Logs

View Source On Gitee

Logs Saving

Overview

MindSpore Transformers will write the model's training configuration, training steps, loss, throughput and other information into the log. Developers can specify the path for log storage.

Training Log Directory Structure

During the training process, MindSpore Transformers will generate a training log directory in the output directory (default is ./output) by default: ./log.

When the training task is started using the ms_run method, an additional log directory will be generated in the output directory by default: ./msrun_log.

Folder

Description

log

The log information of each card is divided into rank_{i} folders. (i corresponds to the NPU card number used for training tasks)
Each rank_{i} folder will include info.log and error.log to record the INFO level and ERROR level information output during training respectively. The default maximum size for a single log file is 50 MB, with a maximum of 5 backup logs.

msrun_log

worker_{i}.log is used to record the training log of each card (including error information), and scheduler.log records the startup information of msrun.
Training log information is usually viewed through this folder.

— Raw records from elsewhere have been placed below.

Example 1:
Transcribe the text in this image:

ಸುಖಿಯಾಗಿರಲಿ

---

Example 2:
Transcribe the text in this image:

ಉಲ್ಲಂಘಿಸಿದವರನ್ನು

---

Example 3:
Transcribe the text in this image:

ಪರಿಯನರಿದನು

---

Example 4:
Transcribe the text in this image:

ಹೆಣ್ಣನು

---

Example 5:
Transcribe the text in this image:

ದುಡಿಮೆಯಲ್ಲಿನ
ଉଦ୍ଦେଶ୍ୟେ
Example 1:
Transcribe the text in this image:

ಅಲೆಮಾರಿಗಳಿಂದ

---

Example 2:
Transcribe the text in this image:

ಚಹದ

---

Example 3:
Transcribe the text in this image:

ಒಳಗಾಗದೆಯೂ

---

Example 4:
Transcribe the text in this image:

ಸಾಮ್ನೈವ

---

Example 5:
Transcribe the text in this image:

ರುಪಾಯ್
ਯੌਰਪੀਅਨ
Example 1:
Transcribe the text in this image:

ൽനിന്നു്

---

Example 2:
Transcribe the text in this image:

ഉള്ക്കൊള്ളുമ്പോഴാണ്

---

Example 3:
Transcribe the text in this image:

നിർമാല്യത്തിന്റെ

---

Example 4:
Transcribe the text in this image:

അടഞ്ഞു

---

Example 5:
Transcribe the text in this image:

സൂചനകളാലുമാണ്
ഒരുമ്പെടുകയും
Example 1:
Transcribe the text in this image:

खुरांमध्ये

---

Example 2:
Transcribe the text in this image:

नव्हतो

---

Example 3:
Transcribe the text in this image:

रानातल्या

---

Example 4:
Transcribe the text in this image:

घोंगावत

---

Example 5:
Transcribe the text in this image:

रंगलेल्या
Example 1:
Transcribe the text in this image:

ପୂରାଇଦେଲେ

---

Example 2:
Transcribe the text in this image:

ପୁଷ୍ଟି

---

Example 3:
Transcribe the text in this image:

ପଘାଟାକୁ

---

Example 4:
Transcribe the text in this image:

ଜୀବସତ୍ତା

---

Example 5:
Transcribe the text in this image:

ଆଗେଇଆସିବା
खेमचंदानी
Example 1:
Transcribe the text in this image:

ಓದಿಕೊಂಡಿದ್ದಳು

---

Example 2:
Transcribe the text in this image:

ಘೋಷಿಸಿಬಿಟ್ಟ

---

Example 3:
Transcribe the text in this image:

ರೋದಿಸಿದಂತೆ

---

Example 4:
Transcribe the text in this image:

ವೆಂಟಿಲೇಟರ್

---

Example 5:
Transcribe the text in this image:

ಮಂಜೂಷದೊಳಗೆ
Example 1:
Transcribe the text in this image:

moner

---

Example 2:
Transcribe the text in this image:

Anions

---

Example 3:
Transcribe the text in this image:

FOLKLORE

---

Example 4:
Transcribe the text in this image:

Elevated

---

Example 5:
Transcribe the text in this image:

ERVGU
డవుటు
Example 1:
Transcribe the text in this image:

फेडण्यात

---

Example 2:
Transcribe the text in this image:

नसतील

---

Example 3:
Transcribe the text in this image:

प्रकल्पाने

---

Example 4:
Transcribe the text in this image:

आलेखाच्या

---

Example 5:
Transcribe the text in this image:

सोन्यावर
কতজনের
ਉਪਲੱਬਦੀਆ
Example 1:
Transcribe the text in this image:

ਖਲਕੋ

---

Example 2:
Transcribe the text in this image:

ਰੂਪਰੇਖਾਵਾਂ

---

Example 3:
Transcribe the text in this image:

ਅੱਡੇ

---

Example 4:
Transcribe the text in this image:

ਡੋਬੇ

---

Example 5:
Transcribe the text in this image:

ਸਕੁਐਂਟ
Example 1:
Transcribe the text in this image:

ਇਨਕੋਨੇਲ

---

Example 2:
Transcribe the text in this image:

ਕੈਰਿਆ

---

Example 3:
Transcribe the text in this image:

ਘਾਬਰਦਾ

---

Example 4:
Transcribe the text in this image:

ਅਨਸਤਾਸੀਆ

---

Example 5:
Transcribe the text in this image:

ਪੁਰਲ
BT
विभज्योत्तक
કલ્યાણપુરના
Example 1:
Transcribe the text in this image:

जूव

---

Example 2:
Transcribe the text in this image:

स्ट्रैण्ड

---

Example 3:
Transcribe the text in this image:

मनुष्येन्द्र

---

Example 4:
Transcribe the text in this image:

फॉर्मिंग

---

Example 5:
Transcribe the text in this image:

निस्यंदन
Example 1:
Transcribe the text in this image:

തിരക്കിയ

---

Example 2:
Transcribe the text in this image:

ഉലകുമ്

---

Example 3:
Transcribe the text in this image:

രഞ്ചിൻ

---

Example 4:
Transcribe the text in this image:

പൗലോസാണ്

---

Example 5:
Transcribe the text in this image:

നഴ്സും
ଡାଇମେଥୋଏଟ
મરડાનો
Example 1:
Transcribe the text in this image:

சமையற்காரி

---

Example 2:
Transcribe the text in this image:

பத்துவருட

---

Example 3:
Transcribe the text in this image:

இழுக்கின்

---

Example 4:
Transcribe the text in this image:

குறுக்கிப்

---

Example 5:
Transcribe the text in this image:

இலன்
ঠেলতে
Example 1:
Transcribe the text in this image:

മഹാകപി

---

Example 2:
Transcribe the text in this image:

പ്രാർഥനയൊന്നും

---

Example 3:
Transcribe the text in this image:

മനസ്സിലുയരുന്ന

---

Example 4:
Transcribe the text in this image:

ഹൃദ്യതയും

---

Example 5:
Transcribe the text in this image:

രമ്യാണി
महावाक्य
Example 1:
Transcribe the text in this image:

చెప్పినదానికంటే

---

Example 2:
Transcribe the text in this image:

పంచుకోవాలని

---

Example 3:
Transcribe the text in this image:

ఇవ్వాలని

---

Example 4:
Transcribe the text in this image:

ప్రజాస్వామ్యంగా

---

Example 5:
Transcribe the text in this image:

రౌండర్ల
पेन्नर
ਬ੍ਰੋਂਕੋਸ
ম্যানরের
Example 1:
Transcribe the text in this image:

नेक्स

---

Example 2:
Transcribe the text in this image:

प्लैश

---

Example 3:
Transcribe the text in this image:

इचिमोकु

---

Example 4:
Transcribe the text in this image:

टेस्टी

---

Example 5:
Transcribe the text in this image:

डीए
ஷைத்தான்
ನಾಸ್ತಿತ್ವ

Take an 8-rank task started by msrun as an example, the specific log structure is as follows:

output
    ├── log
        ├── rank_0
            ├── info.log    # Record the training information of NPU rank 0
            └── error.log   # Record the error information of NPU rank 0
        ├── ...
        └── rank_7
            ├── info.log    # Record the training information of NPU rank 8
            └── error.log   # Record the error information of NPU rank 8
    └── msrun_log
        ├── scheduler.log   # Record the communication information between each NPU rank
        ├── worker_0.log    # Record the training and error information of NPU rank 0
        ├── ...
        └── worker_7.log    # Record the training and error information of NPU rank 8

Configuration and Usage

By default, MindSpore Transformers specifies the file output path as ./output in the training yaml file. If you start the training task under the mindformers path, the log output generated by the training will be saved under mindformers/output by default.

YAML Parameter Configuration

If you need to re-specify the output log folder, you can modify the configuration in yaml.

Taking DeepSeek-V3 pre-training yaml as an example, the following configuration can be made:

output_dir: './output' # path to save logs/checkpoint/strategy

Specifying Output Directory for Single-Card Tasks

In addition to specifying the yaml file configuration, MindSpore Transformers also supports run_mindformer In the one-click start script, use the --output_dir start command to specify the log output path.

If the output path is configured here, it will overwrite the configuration in the yaml file!

Distributed Task Specifies the Output Directory

If the model training requires multiple servers, use the distributed task launch script to start the distributed training task.

If shared storage is set, you can also specify the input parameter LOG_DIR in the startup script to specify the log output path of the Worker and Scheduler, and output the logs of all machine nodes to one path for unified observation.